__Problem__.
In the data below, find the line with "075129/grapher/absolute-change-co2.html" and the line with "more swiftly and", then restate both and every line between them exactly, minus the pictures.

Top of Recorded data

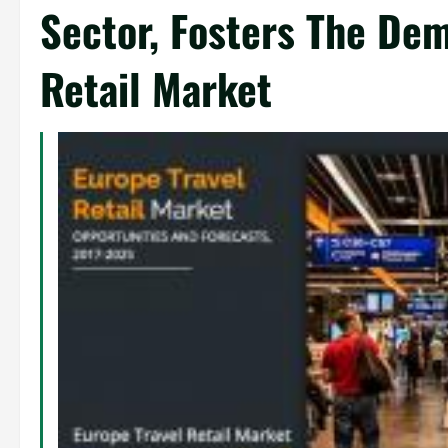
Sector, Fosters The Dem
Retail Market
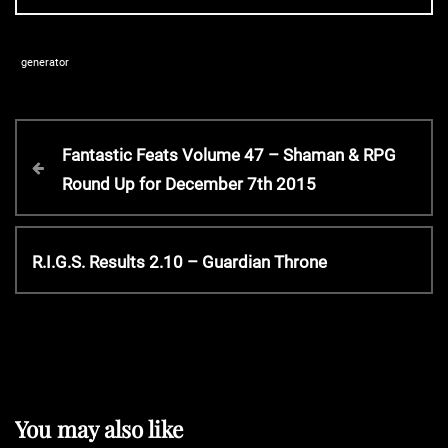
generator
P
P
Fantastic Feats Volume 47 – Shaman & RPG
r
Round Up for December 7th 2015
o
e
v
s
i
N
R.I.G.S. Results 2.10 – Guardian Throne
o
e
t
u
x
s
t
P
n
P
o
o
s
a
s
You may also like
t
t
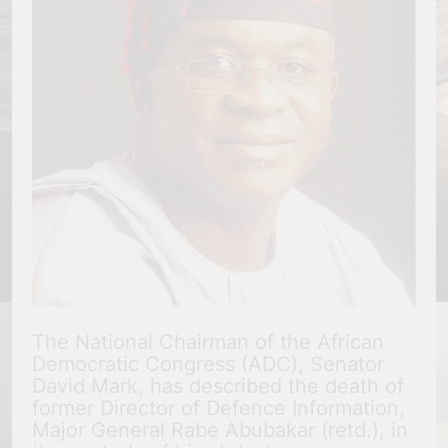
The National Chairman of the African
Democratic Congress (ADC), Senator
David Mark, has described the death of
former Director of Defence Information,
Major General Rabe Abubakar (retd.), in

Bottom of Recorded data
Top of Recorded data

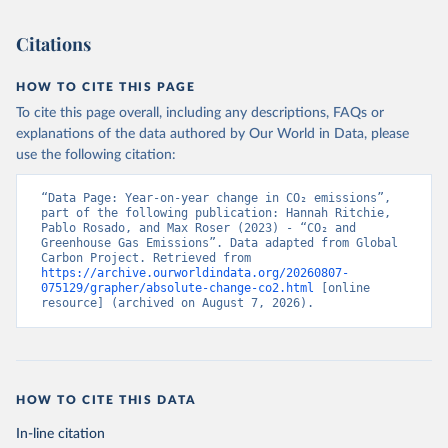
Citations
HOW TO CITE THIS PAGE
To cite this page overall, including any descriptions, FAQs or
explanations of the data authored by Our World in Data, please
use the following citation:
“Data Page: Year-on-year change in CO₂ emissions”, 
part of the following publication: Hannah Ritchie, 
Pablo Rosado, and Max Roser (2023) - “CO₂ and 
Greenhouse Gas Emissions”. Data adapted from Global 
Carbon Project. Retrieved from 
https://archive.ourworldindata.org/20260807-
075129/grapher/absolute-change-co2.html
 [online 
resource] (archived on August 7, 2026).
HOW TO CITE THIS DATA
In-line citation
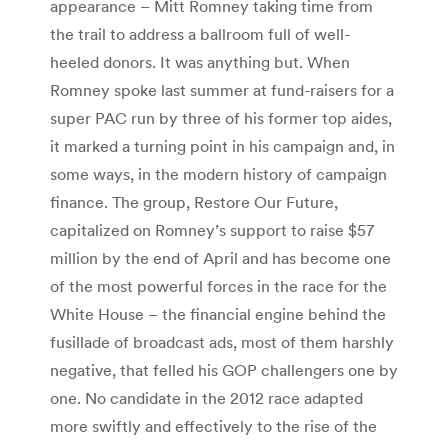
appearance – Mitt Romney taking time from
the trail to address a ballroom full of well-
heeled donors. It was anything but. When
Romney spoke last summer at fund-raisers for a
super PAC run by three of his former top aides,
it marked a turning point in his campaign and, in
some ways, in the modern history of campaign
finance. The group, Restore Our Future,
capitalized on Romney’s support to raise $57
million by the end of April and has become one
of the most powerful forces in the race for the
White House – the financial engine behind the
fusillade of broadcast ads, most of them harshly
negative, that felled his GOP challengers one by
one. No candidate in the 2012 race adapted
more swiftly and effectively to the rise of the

Bottom of Recorded data

__Solution__.
075129/grapher/absolute-change-co2.html
 [online 
resource] (archived on August 7, 2026).
HOW TO CITE THIS DATA
In-line citation
appearance – Mitt Romney taking time from
the trail to address a ballroom full of well-
heeled donors. It was anything but. When
Romney spoke last summer at fund-raisers for a
super PAC run by three of his former top aides,
it marked a turning point in his campaign and, in
some ways, in the modern history of campaign
finance. The group, Restore Our Future,
capitalized on Romney’s support to raise $57
million by the end of April and has become one
of the most powerful forces in the race for the
White House – the financial engine behind the
fusillade of broadcast ads, most of them harshly
negative, that felled his GOP challengers one by
one. No candidate in the 2012 race adapted
more swiftly and effectively to the rise of the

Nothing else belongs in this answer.